OBITUARY:John Hargreaves

The burgeoning of the Australian film industry has brought many estimable qualities, but not stardom - if that is a virtue. Australians don't seem to like the ostentation which goes with stardom, perhaps because they are too busy playing their parents or grandparents (for long stretches it seemed impossible to find any Australian film set in the present).

John Hargreaves was among the many fine actors, not stars, we were privileged to know in Australian film, able to turn his hand to anything, though often playing loutish blokes, cheery, naive, complacent, prone to booze and lechery.
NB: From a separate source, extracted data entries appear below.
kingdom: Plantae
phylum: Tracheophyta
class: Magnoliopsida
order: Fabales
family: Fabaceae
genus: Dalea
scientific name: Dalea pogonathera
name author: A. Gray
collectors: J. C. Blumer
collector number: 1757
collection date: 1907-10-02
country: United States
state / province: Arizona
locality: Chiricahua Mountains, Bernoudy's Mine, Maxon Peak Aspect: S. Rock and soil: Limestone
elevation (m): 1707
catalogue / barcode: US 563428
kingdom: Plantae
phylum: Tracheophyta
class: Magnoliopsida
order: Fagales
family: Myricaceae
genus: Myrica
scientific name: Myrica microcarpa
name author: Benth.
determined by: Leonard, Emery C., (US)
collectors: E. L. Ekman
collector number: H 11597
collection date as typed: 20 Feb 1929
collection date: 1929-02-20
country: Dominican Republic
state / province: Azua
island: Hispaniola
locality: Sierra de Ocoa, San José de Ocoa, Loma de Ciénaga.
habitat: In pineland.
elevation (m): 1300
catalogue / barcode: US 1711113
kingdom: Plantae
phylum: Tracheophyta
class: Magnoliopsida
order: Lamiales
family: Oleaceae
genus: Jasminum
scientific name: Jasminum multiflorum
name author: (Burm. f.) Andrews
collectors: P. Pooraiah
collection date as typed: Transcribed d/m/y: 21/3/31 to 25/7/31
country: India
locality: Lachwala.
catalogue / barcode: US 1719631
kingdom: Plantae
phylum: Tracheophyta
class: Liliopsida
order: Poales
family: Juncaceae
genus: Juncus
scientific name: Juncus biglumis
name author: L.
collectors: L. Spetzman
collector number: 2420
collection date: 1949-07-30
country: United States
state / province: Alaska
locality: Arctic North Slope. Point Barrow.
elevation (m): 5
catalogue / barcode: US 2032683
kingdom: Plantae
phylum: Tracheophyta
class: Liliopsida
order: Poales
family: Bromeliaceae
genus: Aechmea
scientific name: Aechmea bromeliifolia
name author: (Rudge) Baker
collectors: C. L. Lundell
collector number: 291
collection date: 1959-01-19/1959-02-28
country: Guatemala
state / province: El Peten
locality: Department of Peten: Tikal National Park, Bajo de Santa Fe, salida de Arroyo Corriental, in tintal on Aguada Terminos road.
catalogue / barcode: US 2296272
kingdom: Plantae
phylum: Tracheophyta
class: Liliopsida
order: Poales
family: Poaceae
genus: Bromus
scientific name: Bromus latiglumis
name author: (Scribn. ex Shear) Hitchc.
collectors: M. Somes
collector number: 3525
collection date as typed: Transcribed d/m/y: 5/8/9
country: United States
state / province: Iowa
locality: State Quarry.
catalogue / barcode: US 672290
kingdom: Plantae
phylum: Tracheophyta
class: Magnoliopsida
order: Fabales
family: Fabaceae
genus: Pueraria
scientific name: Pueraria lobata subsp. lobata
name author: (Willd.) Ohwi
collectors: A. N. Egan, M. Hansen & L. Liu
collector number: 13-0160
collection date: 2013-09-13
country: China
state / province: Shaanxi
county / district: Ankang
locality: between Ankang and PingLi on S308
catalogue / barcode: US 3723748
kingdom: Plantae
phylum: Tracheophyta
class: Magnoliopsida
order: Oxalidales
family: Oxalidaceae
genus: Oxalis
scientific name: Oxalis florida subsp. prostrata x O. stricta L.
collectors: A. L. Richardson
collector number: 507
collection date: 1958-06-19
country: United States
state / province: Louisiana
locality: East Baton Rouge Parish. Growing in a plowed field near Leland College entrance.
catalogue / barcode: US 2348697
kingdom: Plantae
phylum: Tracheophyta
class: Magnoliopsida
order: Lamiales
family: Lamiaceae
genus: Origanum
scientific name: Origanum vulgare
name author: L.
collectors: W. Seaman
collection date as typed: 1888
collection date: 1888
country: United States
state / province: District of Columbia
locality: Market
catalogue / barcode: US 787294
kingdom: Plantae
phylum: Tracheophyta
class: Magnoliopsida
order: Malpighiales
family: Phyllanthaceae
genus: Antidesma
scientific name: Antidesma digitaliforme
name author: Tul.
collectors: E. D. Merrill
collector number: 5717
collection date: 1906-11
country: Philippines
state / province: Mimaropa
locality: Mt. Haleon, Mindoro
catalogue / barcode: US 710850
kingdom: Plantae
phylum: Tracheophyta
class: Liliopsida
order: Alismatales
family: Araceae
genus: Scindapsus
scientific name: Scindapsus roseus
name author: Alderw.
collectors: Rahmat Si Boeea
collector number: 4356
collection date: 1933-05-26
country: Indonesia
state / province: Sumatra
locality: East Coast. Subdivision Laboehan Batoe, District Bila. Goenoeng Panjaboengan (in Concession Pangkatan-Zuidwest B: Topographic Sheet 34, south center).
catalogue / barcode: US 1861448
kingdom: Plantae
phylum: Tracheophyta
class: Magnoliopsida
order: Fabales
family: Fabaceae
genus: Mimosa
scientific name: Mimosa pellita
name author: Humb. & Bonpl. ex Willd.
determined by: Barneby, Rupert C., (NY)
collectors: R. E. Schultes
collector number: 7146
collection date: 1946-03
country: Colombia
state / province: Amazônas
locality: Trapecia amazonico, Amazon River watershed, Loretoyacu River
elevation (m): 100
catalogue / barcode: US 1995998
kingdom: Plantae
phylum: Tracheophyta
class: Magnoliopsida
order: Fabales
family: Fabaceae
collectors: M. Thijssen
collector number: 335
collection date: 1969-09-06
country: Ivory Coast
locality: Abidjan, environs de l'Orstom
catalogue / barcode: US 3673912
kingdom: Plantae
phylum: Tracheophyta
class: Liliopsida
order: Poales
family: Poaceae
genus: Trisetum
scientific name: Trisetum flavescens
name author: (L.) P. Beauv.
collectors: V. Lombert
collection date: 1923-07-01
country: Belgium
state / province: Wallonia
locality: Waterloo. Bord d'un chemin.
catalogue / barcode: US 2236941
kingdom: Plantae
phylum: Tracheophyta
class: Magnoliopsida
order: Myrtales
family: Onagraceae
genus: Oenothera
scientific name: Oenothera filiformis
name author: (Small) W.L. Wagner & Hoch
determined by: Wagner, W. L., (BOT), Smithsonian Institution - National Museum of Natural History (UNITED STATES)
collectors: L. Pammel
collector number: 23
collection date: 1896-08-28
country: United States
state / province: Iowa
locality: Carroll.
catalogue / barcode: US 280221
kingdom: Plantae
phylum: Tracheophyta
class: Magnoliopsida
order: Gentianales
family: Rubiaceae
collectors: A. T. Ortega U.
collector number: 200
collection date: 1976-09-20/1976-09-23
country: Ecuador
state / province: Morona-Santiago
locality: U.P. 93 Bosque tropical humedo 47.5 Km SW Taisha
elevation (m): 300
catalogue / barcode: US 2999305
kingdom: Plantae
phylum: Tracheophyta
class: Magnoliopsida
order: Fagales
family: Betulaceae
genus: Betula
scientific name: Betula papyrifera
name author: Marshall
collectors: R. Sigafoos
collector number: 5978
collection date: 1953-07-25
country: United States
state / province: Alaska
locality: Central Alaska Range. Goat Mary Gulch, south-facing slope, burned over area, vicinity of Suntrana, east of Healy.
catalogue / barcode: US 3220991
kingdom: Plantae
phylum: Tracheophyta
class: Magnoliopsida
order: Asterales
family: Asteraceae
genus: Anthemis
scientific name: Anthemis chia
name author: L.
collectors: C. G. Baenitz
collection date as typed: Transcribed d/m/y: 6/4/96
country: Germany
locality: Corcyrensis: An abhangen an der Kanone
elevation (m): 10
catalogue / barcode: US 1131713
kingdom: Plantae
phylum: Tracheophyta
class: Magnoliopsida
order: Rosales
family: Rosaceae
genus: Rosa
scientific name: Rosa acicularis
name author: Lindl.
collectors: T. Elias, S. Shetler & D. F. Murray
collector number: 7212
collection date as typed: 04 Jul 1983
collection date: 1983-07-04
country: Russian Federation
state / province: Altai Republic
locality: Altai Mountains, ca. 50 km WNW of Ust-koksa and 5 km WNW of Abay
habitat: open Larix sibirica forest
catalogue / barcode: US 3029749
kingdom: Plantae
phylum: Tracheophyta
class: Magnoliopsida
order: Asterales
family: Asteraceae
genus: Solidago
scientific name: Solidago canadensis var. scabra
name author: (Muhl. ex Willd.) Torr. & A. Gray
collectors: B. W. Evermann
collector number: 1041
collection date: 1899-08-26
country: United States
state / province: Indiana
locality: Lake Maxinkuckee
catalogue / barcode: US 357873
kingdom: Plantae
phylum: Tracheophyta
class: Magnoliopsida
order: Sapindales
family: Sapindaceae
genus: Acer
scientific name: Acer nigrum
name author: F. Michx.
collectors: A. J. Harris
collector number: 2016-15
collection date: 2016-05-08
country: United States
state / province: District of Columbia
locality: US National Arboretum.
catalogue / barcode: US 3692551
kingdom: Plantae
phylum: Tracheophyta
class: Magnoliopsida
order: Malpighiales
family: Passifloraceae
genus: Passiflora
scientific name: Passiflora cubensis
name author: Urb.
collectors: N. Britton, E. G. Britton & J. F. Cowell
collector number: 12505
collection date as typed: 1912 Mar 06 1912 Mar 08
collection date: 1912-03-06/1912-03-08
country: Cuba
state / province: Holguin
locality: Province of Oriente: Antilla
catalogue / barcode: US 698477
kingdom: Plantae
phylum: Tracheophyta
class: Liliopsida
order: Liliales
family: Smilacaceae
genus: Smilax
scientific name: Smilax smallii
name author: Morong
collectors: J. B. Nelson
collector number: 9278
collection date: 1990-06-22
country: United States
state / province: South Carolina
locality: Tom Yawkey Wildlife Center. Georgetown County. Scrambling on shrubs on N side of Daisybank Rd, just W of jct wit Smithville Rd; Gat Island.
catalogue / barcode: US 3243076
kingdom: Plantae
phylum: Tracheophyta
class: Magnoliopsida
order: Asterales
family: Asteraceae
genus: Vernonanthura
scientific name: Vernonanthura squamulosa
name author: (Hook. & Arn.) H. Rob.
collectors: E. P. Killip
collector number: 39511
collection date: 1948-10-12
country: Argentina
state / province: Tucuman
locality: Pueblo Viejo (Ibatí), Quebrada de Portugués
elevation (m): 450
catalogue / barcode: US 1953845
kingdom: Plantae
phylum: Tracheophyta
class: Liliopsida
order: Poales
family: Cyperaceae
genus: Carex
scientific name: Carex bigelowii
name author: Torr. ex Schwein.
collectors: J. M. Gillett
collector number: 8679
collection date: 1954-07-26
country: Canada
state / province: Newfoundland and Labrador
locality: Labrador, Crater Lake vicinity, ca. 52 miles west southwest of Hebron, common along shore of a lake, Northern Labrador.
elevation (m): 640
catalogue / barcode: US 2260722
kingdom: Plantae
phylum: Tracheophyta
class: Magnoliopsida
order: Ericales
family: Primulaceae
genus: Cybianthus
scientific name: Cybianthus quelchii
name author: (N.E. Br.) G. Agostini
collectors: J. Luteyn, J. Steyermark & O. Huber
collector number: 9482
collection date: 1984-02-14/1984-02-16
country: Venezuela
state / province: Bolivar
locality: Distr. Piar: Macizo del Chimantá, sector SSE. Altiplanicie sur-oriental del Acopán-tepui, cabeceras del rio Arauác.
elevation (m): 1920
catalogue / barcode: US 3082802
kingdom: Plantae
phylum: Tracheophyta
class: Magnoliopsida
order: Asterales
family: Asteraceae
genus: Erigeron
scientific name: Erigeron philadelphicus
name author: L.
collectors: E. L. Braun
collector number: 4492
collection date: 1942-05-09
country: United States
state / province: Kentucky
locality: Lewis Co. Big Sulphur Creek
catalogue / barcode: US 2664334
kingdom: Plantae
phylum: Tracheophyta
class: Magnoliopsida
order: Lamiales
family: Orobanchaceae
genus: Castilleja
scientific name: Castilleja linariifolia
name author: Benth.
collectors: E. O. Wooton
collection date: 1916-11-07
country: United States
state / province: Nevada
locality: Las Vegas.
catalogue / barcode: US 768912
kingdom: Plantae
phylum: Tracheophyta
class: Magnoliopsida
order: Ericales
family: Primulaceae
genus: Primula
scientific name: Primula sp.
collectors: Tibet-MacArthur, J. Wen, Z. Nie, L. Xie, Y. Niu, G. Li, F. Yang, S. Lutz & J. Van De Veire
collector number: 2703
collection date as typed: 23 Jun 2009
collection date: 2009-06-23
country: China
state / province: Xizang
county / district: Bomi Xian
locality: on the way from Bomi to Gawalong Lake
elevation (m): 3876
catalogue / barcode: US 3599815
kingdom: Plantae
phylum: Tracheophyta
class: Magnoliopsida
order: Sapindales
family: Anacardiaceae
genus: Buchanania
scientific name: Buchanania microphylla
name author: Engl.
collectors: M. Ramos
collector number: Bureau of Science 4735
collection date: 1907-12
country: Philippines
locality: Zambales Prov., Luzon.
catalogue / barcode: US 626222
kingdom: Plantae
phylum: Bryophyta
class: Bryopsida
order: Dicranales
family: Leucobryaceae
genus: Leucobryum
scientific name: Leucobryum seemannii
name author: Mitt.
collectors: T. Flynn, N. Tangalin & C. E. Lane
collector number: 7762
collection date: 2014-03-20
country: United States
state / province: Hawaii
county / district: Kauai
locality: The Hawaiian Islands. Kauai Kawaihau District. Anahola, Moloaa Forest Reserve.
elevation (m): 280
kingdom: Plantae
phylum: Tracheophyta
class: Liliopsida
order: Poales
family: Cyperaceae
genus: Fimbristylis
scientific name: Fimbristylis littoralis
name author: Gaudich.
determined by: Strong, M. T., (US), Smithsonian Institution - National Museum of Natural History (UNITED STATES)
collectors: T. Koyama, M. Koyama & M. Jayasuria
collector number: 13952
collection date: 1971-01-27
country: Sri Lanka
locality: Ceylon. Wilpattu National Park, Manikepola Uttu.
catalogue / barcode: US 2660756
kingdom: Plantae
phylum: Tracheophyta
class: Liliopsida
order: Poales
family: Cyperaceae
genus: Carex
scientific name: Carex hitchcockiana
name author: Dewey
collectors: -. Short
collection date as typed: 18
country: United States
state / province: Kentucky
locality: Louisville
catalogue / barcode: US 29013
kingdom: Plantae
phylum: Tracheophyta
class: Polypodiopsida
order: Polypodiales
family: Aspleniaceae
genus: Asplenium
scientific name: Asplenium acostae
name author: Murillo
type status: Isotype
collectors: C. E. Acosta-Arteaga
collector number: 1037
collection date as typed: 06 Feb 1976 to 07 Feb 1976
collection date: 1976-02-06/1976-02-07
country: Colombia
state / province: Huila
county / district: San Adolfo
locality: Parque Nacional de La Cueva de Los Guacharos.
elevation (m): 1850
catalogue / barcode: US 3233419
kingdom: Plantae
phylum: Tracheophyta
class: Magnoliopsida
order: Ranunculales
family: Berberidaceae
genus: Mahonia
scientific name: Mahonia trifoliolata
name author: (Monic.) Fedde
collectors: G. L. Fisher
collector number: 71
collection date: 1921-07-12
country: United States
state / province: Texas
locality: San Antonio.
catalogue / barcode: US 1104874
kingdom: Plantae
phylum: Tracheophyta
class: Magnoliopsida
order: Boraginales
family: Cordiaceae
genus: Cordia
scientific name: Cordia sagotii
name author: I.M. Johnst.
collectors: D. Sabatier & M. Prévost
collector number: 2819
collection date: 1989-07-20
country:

He graduated from the National Institute of Dramatic Art in 1970 and made his screen debut in Tom Jeffrey's The Removalists (1974). His first big screen role was in Don's Party (1976). The party concerned was held to anticipate the result of the General Election of 1969. Most of the guests get drunk and all sorts of neuroses are exposed, particularly those of a leftish mentality: but the viciousness and physical violence are accompanied by dialogue which is both funny and observant. Among several awards from the Australian Film Institute were those for Best Screenplay and Best Direction - to Bruce Beresford. This was ensemble playing, but Hargreaves as the host led the cast.

Colin Eggleston's Long Weekend (1978) cast Hargreaves and Briony Behets as a couple whose troubled marriage isn't improved when they go off to a deserted beach in an attempt to repair it. He then went to New Zealand to re-enact a 1970 murder case in John Laing's Beyond Reasonable Doubt (1980) and gave a likeable performance as the wronged man, if taking the situation more calmly than most people would.

He played a complex Melbourne disc jockey of Russian extraction in My First Wife (1984), unhinged after his wife (Wendy Hughes) tells him she is having an affair. It brought Hargreaves the Best Actor award from the Australian Film Institute, which he had received for a supporting role the previous year, in Carl Shultz's Careful He Might Hear You. The protagonist is a small boy (Nicholas Gledhill) growing up with relatives. Hargreaves played the boy's widowed father, returning from the north and unsure whether he wants any commitment to the child. The scenes between them were delicately, beautifully played. Hargreaves returned to ocker mood in Nadia Tass's unusual heist comedy Malcolm (1986), which won another fistful of awards from the AFI, including a supporting one for Hargreaves.

He will also be remembered for his role as the journalist helping Donald Woods (played by Kevin Kline) escape in Richard Attenborough's Cry Freedom (1987) and in Michael Blakemore's Australianisation of Uncle Vanya, Country Life (1994), as the equivalent of Ivan, Vanya's brother-in-law: but this was a case, again, of beautiful ensemble playing.

Jack Hargreaves is the only actor to have received the Byron Kennedy Award, given to individuals for the "pursuit of excellence".

David Shipman

John Hargreaves, actor: born 1945; died Sydney 8 January 1996.